Oui, même si une longue plateforme de marque n’est pas nécessaire. Dans une petite structure, le cap est parfois porté implicitement par le dirigeant ; le formuler aide à recruter, déléguer, choisir les bons clients et éviter de s’éparpiller. Une phrase claire, accompagnée de quelques principes d’action, suffit souvent pour commencer.

Comment savoir si notre pourquoi est trop vague ?+

Il est trop vague si presque n’importe quel concurrent peut l’adopter sans modifier ses pratiques, ou si les équipes ne savent pas quelles décisions il devrait influencer. Testez-le avec des cas concrets : lancement d’offre, sélection d’un partenaire, réponse à une réclamation. S’il ne permet aucun arbitrage, il manque de précision.

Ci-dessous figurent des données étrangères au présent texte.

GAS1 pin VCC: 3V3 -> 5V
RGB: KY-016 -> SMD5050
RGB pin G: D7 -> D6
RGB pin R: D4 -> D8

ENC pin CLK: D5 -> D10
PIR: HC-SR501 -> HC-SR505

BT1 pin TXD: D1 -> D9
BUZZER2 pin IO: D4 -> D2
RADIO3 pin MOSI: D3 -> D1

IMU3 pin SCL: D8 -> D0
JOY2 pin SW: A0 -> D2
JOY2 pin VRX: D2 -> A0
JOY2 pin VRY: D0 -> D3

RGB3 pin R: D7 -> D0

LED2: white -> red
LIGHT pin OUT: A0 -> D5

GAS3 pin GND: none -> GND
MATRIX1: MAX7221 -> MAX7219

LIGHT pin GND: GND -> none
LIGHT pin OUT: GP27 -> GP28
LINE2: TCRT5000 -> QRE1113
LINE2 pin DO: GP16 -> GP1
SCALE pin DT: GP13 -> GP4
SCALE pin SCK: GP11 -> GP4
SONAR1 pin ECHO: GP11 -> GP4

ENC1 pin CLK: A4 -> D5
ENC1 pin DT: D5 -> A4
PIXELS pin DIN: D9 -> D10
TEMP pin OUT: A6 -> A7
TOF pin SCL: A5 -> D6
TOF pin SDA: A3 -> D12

Le pourquoi doit-il être communiqué aux clients ?+

Il peut l’être, mais il ne doit pas devenir un discours omniprésent. Les clients jugent surtout ce qu’ils vivent : qualité du service, clarté des informations, fiabilité et manière dont un problème est traité. La communication est utile lorsqu’elle rend une promesse compréhensible et qu’elle s’appuie sur des preuves concrètes.

Peut-on changer de pourquoi après une transformation de l’entreprise ?+

Oui, lorsqu’une transformation modifie réellement le métier, les publics servis ou l’utilité recherchée. Il faut alors expliquer ce qui a changé, consulter les parties prenantes et traduire le nouveau cap dans les décisions. Changer de formulation pour suivre une tendance, sans évolution réelle des pratiques, fragilise en revanche la confiance.

Quels indicateurs utiliser pour vérifier que le pourquoi est vécu ?+

Combinez des signaux internes et externes : compréhension du cap par les équipes, qualité des décisions, retours clients, réclamations, fidélité ou recommandations selon votre activité. Les données qualitatives sont indispensables, car elles révèlent les contradictions entre la promesse et l’expérience. L’important est de suivre régulièrement les écarts et d’agir dessus.